-- Opening Marker --

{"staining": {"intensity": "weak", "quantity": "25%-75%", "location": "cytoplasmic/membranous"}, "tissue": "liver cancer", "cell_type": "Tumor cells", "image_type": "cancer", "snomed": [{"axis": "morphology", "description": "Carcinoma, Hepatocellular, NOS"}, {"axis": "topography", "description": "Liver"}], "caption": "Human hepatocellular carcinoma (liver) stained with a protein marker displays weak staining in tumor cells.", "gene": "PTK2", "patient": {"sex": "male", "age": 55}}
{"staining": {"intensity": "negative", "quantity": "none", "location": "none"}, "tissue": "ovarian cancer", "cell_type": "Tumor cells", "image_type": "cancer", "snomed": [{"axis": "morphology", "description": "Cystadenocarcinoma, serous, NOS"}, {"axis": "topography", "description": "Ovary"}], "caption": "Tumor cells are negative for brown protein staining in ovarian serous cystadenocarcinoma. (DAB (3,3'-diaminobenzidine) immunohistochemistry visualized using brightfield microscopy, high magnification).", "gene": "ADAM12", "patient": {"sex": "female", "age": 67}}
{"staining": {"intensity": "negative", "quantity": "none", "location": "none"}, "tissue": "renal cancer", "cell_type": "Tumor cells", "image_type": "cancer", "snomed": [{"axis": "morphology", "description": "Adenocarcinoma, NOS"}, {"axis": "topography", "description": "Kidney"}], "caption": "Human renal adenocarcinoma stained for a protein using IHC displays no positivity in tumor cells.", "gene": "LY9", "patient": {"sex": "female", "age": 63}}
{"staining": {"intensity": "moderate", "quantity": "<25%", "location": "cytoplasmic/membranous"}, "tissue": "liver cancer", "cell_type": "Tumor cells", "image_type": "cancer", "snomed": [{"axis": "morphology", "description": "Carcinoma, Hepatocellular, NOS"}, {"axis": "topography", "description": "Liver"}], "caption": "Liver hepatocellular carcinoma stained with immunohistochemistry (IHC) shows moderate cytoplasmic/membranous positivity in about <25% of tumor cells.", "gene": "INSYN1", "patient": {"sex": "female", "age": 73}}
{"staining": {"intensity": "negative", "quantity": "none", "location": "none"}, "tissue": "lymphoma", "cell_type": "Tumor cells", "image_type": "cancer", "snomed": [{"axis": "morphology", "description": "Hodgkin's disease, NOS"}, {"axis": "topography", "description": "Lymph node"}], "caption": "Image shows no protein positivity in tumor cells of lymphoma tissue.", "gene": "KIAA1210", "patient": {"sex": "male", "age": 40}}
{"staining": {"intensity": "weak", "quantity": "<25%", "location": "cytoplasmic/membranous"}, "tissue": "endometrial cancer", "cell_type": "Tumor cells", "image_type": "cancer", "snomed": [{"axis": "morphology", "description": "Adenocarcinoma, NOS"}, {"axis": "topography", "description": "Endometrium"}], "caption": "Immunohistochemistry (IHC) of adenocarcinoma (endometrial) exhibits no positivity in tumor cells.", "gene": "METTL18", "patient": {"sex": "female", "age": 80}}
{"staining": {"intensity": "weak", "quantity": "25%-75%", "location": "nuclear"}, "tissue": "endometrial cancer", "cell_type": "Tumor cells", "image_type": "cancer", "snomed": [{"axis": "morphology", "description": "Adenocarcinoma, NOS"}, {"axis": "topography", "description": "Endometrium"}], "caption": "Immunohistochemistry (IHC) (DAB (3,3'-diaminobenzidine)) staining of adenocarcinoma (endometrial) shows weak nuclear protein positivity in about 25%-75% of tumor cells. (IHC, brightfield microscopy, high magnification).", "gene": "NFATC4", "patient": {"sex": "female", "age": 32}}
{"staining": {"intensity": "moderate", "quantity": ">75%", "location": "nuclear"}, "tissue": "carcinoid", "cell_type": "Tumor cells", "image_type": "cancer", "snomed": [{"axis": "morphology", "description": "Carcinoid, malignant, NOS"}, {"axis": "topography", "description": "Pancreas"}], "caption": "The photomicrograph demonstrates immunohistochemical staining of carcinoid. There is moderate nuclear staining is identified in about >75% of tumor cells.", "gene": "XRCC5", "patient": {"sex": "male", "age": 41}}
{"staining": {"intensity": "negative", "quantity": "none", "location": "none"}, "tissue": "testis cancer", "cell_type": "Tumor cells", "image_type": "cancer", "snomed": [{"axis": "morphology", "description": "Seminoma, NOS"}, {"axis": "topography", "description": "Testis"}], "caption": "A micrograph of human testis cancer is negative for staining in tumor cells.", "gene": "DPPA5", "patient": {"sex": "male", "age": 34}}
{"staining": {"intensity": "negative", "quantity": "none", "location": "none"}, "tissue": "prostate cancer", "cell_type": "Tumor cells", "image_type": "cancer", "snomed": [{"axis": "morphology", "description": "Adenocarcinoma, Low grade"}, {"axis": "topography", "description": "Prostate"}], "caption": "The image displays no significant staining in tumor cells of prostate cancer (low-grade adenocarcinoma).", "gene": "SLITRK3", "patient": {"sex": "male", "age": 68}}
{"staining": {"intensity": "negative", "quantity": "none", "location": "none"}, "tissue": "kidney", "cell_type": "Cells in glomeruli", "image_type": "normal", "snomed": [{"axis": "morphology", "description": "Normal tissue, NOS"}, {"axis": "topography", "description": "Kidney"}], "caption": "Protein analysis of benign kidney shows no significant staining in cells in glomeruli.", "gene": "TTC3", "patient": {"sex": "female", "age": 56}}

-- Closing Marker --

** Task to carry out **
Your response should be each line that includes the word "liver", copied from the records.

** Exercise response **
{"staining": {"intensity": "weak", "quantity": "25%-75%", "location": "cytoplasmic/membranous"}, "tissue": "liver cancer", "cell_type": "Tumor cells", "image_type": "cancer", "snomed": [{"axis": "morphology", "description": "Carcinoma, Hepatocellular, NOS"}, {"axis": "topography", "description": "Liver"}], "caption": "Human hepatocellular carcinoma (liver) stained with a protein marker displays weak staining in tumor cells.", "gene": "PTK2", "patient": {"sex": "male", "age": 55}}
{"staining": {"intensity": "moderate", "quantity": "<25%", "location": "cytoplasmic/membranous"}, "tissue": "liver cancer", "cell_type": "Tumor cells", "image_type": "cancer", "snomed": [{"axis": "morphology", "description": "Carcinoma, Hepatocellular, NOS"}, {"axis": "topography", "description": "Liver"}], "caption": "Liver hepatocellular carcinoma stained with immunohistochemistry (IHC) shows moderate cytoplasmic/membranous positivity in about <25% of tumor cells.", "gene": "INSYN1", "patient": {"sex": "female", "age": 73}}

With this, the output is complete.